We hit two major snags along the way. One was the emphasis of the level editor and the other was the kiddy nature of the personality of the game and the main characters. This, in turn, created a third issue with the schedule and budget, which snowballed into the need to make more games to bring in money to fund the continued development of Hatch Tales. It was a very difficult situation, and I am very happy to say we’re passed it now (phew!). We managed to solve the game’s identity crisis and get back on track to complete a game we’re very proud of.

How confident are you with the March '24 release date?


Speaking with other devs over the years, it seems that despite the benefits, crowdfunding can have serious drawbacks, especially around design or timeline alterations that players typically wouldn’t be privy to. Is there anything you'd change with your approach were you to crowdfund future projects?

Honestly, I don’t know if my approach to game development is compatible with crowdfunding.

Hatch Tales
Image: Atooi

Petadachi is another announced project that looked intriguing — what's the status there?

Yes, I love, love, love Petadachi and I'm very much looking forward to resuming the development of that title soon. It is on hold for now, but we plan to dive back into that delightful universe again in the near future.

You’ve previously mentioned the possibility of revisiting Dementium II and also creating a brand new third entry. Are these still possibilities or, perhaps, in the pipeline?

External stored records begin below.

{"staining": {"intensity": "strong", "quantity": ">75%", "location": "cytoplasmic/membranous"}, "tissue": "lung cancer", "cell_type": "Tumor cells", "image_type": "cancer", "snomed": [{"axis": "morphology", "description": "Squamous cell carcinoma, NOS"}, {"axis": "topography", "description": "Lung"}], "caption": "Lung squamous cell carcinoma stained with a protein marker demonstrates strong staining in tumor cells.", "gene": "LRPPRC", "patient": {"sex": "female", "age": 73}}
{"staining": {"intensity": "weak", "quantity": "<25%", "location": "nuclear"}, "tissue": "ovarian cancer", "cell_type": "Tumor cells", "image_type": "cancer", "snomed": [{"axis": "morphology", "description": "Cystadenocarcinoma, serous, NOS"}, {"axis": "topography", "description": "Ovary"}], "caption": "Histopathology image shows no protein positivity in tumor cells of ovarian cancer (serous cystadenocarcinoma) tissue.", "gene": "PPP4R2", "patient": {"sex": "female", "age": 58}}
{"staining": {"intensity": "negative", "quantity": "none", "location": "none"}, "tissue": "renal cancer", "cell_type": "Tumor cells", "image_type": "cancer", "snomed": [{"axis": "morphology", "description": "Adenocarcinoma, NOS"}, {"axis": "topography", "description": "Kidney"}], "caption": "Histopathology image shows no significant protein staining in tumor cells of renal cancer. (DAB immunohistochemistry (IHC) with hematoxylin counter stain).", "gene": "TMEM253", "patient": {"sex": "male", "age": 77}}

Nothing planned at this time, but yes.

Are there any recent horror games that you’ve enjoyed and could inform your approach to a potential new title?

The most recent horror title I played that stood out to me was The Mortuary Assistant. A very clever game. I have a few ideas for a new Dementium game that I have been kicking around for a while that I think will present a pretty fresh experience. Hopefully, we’ll have an opportunity to experiment with that in the future.

What do you make of the recent resurgence of DS games on Switch with titles like The World Ends With You and Ghost Trick? Have you found it challenging moving Dementium over to a single-screen format?

I think it’s fantastic. Great games should live on for new players to enjoy. It did take a lot of work to adapt the two-screen nature of Dementium: The Ward over to a single-screen experience, but it was well worth it.

We noticed your horror movie watch list on Twitter for 2023 and there are some true gems in there - are there any particular horror films that have influenced your work?

Our main inspirations for Dementium were Silent Hill, Resident Evil, and Doom. In regards to movies, modern classics like Scream really drove home the formula in a very creative and enjoyable way. The opening scene of Scream, where the “credible threat” is established definitely influenced my design for Dementium and the initial sighting of the Cleaver in the first corridor.

This interview has been lightly edited for clarity.

Thanks to Jools for taking the time to answer our questions. Dementium: The Ward launches on the Switch eShop on October 12th, 2023, while Hatch Tales will launch on March 28th, 2024.